Among three numbers, the first is twice the second and thrice the third. If the average of the three numbers is 49.5, then the difference between the first and the third number is

To solve the problem step by step, let's denote the three numbers as follows: 1. Let the second number be \( x \). 2. The first number is twice the second number, so it can be expressed as \( 2x \). 3. The first number is also thrice the third number, which can be expressed as \( 3y \). Thus, the third number can be expressed as \( y = \frac{2x}{3} \).

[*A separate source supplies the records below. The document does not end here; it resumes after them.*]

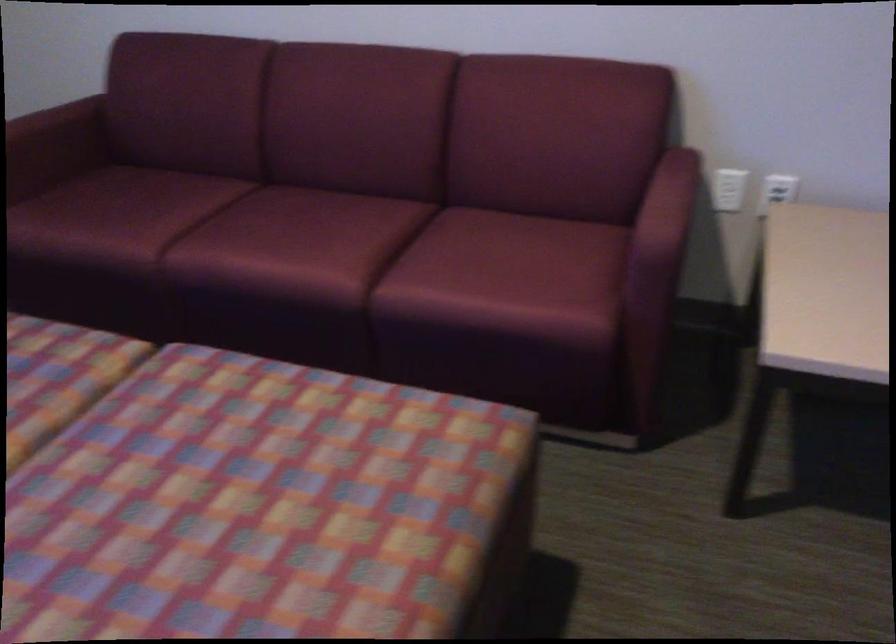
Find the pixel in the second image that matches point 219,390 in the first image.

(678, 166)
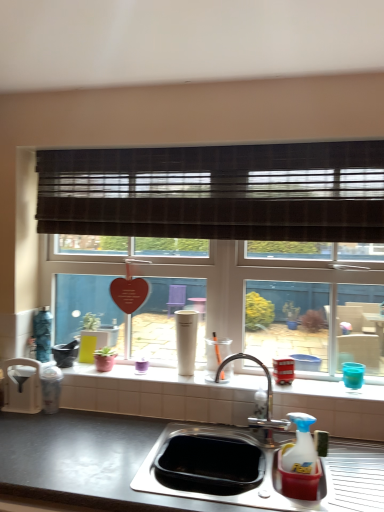
Question: Considering the relative positions of stainless steel sink at lower center and metallic red bus at right, the 2th appliance in the right-to-left sequence, in the image provided, is stainless steel sink at lower center to the left or to the right of metallic red bus at right, the 2th appliance in the right-to-left sequence,?

Choices:
 (A) left
 (B) right

Answer: (A)

Question: Is point (89, 498) closer or farther from the camera than point (288, 367)?

Choices:
 (A) closer
 (B) farther

Answer: (A)

Question: Estimate the real-world distances between objects in this image. Which object is closer to the white glossy window sill at center?

Choices:
 (A) metallic red bus at right, positioned as the fourth appliance in left-to-right order
 (B) brown textured blind at upper center
 (C) stainless steel sink at lower center
 (D) white matte cup at center, the third appliance from the left
 (E) blue plastic cup at right, which ranks as the 1th appliance in right-to-left order

Answer: (D)

Question: Which of these objects is positioned farthest from the blue plastic cup at right, positioned as the fifth appliance in left-to-right order?

Choices:
 (A) white matte cup at center, the third appliance viewed from the right
 (B) white plastic trash can at left, arranged as the fifth appliance when viewed from the right
 (C) metallic red bus at right, the 2th appliance in the right-to-left sequence
 (D) chrome metallic faucet at center
 (E) brown textured blind at upper center

Answer: (B)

Now we have the three numbers: - First number: \( 2x \) - Second number: \( x \) - Third number: \( \frac{2x}{3} \) ### Step 1: Calculate the average of the three numbers The average of the three numbers is given by: \[ \text{Average} = \frac{(2x + x + \frac{2x}{3})}{3} \] ### Step 2: Simplify the expression for the average Combine the terms in the numerator: \[ 2x + x = 3x \] So, we rewrite the average as: \[ \text{Average} = \frac{(3x + \frac{2x}{3})}{3} \] To combine \( 3x \) and \( \frac{2x}{3} \), we need a common denominator: \[ 3x = \frac{9x}{3} \] Thus, \[ \text{Average} = \frac{\left(\frac{9x}{3} + \frac{2x}{3}\right)}{3} = \frac{\frac{11x}{3}}{3} = \frac{11x}{9} \] ### Step 3: Set the average equal to 49.5 According to the problem, the average is 49.5: \[ \frac{11x}{9} = 49.5 \] ### Step 4: Solve for \( x \) Multiply both sides by 9 to eliminate the fraction: \[ 11x = 49.5 \times 9 \] Calculating \( 49.5 \times 9 \): \[ 49.5 \times 9 = 445.5 \] So we have: \[ 11x = 445.5 \] Now divide both sides by 11: \[ x = \frac{445.5}{11} = 40.5 \] ### Step 5: Find the first and third numbers Now that we have \( x \): - First number \( = 2x = 2 \times 40.5 = 81 \) - Third number \( = \frac{2x}{3} = \frac{2 \times 40.5}{3} = \frac{81}{3} = 27 \) ### Step 6: Calculate the difference between the first and third numbers Now we find the difference: \[ \text{Difference} = 81 - 27 = 54 \] ### Final Answer The difference between the first and the third number is \( 54 \). ---